Isto é agenda do meu telefone. Estão a ver as pintas cinzentas? Excepto a do dia 14 e a do dia 23, que não têm nada que ver com médicos, todas as outras pintas são marcações de consultas e/ou procedimentos/exames médicos. Há dias em que a pinta corresponde a duas marcações porque sempre que posso marco mais que uma coisa para o mesmo dia para não faltar ao trabalho. A de hoje, mais daqui a bocado, estou aqui a pensar se hei-de desmarcá-la. Isso é outra coisa que agora faço quando me chateio e mando isto tudo para as urtigas. Este mês não é dos melhores, nem em quantidade, nem no tipo de coisas que tive que fazer, mas também não é dos piores. Já houve piores.



Do ponto de vista do doente, já tenho um doutoramento nisto de médicos, enfermeiros e hospitais. Já são tantos médicos, tantos exames, tantos hospitais que as pessoas já me ligam a pedir opinião. Outro dia, um médico de quem sou amiga há muitos anos, desde o ano em que deixei de fumar, já lá vão 16 anos, com quem falo muito, também me pediu opinião sobre médicos de uma especialidade que precisava.

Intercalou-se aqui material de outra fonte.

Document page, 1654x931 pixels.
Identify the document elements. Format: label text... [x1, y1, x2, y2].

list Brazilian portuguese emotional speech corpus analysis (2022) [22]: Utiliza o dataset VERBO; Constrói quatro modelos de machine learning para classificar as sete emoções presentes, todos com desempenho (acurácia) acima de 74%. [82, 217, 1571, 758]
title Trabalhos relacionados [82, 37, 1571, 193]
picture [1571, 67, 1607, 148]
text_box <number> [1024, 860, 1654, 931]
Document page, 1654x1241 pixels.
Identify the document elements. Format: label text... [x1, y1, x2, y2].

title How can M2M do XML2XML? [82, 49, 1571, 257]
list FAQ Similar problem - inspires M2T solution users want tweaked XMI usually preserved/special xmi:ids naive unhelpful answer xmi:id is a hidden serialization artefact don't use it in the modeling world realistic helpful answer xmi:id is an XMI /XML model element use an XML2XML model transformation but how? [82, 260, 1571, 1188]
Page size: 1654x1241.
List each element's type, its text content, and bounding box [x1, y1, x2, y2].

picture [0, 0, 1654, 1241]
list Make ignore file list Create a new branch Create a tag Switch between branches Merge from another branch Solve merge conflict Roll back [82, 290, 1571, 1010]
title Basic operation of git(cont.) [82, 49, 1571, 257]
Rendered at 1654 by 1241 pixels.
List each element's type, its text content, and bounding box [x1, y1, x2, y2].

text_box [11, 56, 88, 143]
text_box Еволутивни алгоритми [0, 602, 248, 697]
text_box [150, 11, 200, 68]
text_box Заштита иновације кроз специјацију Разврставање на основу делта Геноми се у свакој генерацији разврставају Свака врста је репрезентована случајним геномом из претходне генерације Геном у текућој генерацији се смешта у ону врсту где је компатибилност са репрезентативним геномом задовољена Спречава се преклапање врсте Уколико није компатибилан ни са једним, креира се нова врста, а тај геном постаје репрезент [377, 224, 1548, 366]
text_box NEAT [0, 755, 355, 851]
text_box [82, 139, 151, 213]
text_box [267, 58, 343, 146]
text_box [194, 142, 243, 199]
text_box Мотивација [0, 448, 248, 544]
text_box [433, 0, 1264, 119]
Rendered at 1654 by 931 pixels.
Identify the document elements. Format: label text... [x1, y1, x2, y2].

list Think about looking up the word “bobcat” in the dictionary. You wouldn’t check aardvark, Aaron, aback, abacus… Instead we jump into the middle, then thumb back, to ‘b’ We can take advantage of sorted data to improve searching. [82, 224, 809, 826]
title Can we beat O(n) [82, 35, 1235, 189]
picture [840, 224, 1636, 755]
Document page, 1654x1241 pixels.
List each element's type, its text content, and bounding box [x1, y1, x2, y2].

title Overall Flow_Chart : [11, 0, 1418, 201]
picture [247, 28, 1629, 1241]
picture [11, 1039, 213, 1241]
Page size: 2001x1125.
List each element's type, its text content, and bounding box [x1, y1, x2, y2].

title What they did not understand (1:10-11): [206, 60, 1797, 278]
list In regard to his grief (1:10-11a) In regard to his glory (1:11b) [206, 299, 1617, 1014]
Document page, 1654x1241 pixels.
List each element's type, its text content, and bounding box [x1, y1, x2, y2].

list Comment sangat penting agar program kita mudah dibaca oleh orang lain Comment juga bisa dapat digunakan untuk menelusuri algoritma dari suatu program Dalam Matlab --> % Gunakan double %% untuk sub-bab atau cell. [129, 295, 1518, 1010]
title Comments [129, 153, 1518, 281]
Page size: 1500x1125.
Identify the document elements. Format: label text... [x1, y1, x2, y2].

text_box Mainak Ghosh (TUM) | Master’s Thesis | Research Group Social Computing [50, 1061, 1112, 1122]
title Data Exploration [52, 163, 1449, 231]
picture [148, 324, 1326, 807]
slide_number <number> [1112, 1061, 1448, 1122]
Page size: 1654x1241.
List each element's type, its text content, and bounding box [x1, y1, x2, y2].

De modo que qualquer dia começo aqui uma rubrica sobre médicos, enfermeiros e hospitais.
Por exemplo:
- categorias de médicos e como tratar com eles: o inseguro, o que acabou o internato antes de ontem mas é muito esforçado e quer acertar, o distraído, o cuidador, o que tem  brio no trabalho, o emotivo, o sempre extenuado, o que não distingue o rabo da orelha, o que sabe menos que nós da nossa doença mas acha que sabe, o difícil que amua por qualquer coisa que se lhe diga, o sempre bem disposto, o que nos conta a vida toda logo à primeira, o que percebe tudo o que temos à primeira mesmo sem dizermos quase nada, o cuidadoso, o muito preparado, o que está sempre a olhar para o telemóvel, o brutamontes, o que nos quer falar da sua própria doença, o que se acha o supra-sumo da batata-frita com um ego descomunal, o que quer ser nosso camarada e fala como se tivéssemos na caserna, o que chama os doentes aos berros, o que nos fala das doenças dos outros doentes que acabaram de sair, o que nem sequer olha para nós, o que tem nojo de doentes, o que acha que nos conhece muito bem desde o primeiro dia, o preconceituoso contra professores, o que chega sempre atrasado uma hora e meia, o que está mais interessado em falar de política que da nossa maleita, etc.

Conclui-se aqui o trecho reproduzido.